══ Stored data ══

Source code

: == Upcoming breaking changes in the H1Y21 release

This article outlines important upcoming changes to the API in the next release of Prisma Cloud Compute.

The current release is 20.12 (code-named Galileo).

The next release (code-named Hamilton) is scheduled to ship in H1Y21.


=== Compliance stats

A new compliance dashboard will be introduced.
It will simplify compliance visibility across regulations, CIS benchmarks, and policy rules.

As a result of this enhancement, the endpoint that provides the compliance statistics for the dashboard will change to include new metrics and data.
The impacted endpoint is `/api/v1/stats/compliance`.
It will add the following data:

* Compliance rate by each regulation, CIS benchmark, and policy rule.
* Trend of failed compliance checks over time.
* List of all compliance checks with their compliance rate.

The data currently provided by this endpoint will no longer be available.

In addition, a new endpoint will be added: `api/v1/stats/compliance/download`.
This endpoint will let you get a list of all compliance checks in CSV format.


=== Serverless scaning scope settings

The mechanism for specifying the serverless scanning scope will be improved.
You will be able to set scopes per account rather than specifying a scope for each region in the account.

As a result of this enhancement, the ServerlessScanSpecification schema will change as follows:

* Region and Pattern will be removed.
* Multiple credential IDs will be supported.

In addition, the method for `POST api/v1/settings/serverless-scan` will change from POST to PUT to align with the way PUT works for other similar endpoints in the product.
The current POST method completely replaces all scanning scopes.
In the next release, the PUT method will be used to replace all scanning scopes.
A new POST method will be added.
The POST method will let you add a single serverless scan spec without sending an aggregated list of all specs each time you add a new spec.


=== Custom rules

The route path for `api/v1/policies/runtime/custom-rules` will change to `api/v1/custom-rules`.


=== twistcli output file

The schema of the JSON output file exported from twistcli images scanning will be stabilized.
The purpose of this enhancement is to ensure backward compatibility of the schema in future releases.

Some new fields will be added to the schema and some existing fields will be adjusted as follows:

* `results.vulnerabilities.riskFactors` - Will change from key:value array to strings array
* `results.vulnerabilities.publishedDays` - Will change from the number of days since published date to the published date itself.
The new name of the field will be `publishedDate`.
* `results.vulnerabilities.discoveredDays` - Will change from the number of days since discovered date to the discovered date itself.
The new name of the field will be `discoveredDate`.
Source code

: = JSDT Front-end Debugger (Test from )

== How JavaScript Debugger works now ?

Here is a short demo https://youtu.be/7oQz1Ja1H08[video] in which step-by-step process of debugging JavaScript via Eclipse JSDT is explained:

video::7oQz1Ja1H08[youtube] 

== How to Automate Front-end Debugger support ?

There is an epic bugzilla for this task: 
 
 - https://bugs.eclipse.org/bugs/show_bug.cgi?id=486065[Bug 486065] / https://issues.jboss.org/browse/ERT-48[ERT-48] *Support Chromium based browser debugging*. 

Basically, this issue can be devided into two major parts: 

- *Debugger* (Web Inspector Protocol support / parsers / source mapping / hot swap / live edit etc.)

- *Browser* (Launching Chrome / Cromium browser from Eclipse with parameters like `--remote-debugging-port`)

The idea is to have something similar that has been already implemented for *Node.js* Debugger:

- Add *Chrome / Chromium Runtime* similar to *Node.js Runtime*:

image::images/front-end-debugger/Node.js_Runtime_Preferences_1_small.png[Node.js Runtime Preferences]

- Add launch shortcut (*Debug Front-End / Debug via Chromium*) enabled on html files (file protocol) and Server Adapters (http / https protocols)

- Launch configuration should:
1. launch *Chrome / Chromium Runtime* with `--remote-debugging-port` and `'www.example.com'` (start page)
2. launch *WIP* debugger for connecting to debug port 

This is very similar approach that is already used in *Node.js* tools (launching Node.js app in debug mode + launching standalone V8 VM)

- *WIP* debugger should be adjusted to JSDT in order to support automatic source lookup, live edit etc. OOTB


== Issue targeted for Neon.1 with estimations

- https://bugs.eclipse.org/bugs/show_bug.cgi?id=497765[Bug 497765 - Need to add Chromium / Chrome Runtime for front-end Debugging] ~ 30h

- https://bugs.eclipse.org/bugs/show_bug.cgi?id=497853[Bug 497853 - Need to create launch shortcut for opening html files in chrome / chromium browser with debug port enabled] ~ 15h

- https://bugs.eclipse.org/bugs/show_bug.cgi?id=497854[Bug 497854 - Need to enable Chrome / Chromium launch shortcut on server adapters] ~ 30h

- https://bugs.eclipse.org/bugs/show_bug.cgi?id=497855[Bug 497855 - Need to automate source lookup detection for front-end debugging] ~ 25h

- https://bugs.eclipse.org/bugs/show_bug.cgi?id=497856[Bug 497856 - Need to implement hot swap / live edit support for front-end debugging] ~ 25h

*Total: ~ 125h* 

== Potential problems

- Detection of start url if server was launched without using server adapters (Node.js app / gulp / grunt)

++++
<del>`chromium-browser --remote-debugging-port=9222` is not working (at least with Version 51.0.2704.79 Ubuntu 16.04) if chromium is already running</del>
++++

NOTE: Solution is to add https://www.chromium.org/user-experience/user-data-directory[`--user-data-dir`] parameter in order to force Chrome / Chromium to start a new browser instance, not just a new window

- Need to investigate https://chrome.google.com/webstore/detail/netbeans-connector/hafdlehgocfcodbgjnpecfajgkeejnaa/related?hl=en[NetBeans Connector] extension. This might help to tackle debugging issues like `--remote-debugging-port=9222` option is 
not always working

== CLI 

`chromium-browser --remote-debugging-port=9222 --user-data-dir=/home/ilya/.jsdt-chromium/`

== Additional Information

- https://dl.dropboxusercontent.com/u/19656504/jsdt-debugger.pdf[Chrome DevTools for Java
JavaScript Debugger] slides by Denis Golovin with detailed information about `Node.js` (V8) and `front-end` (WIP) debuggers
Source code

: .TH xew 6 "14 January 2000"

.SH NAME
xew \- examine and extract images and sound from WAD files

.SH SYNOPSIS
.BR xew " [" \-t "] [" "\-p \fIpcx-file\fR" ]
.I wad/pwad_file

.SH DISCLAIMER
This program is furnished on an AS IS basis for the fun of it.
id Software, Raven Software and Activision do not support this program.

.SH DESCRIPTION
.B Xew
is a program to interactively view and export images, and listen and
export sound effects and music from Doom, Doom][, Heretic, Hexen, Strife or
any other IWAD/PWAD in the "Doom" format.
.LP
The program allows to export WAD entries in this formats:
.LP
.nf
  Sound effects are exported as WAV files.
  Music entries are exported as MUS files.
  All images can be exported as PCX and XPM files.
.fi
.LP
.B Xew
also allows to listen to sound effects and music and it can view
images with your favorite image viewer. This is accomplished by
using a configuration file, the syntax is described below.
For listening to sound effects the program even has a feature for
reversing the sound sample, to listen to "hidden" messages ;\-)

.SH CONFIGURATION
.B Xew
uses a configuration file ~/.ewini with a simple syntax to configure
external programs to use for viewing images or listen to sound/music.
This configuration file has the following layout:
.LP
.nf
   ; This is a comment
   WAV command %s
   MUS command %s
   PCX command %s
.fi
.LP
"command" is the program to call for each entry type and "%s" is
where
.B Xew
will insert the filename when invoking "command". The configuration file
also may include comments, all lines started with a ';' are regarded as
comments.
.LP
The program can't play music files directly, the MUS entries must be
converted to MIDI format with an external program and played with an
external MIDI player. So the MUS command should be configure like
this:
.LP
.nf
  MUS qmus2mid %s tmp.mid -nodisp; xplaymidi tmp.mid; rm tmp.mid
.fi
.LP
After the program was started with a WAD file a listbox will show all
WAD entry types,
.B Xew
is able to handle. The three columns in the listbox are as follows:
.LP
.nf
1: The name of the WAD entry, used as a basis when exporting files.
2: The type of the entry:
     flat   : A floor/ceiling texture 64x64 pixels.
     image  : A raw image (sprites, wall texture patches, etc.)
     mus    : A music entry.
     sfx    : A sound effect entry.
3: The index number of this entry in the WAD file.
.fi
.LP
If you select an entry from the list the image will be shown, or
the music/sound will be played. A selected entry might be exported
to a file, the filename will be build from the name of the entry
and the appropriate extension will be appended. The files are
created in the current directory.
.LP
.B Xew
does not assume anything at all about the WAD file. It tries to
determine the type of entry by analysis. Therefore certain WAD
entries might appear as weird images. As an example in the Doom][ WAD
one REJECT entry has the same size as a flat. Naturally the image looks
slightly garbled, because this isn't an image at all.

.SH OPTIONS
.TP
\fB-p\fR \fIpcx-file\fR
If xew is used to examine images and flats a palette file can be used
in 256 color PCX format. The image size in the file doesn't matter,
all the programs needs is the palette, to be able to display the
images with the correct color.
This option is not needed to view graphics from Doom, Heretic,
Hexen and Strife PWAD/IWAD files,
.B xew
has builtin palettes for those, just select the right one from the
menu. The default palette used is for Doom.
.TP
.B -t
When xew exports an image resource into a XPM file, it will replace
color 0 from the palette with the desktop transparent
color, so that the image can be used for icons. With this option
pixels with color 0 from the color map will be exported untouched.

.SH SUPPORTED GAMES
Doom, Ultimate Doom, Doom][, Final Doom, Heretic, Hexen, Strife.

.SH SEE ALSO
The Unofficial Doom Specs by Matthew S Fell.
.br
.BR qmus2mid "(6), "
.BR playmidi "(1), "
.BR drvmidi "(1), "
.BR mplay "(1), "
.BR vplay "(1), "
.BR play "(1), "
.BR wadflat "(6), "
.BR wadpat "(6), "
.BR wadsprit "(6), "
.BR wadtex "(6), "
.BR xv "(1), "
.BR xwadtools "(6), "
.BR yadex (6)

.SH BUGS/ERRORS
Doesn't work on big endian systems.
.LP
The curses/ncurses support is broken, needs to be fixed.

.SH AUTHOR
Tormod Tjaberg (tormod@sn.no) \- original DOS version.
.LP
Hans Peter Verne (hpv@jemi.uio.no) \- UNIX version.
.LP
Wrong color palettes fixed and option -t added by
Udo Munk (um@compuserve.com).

═══

Request
Could you write out, exactly as they stand, only the lines above that begin at the line with "twistcli output file" and stop after the line with "- *Browser* (Launching"?

Answer section
=== twistcli output file

The schema of the JSON output file exported from twistcli images scanning will be stabilized.
The purpose of this enhancement is to ensure backward compatibility of the schema in future releases.

Some new fields will be added to the schema and some existing fields will be adjusted as follows:

* `results.vulnerabilities.riskFactors` - Will change from key:value array to strings array
* `results.vulnerabilities.publishedDays` - Will change from the number of days since published date to the published date itself.
The new name of the field will be `publishedDate`.
* `results.vulnerabilities.discoveredDays` - Will change from the number of days since discovered date to the discovered date itself.
The new name of the field will be `discoveredDate`.
Source code

: = JSDT Front-end Debugger (Test from )

== How JavaScript Debugger works now ?

Here is a short demo https://youtu.be/7oQz1Ja1H08[video] in which step-by-step process of debugging JavaScript via Eclipse JSDT is explained:

video::7oQz1Ja1H08[youtube] 

== How to Automate Front-end Debugger support ?

There is an epic bugzilla for this task: 
 
 - https://bugs.eclipse.org/bugs/show_bug.cgi?id=486065[Bug 486065] / https://issues.jboss.org/browse/ERT-48[ERT-48] *Support Chromium based browser debugging*. 

Basically, this issue can be devided into two major parts: 

- *Debugger* (Web Inspector Protocol support / parsers / source mapping / hot swap / live edit etc.)

- *Browser* (Launching Chrome / Cromium browser from Eclipse with parameters like `--remote-debugging-port`)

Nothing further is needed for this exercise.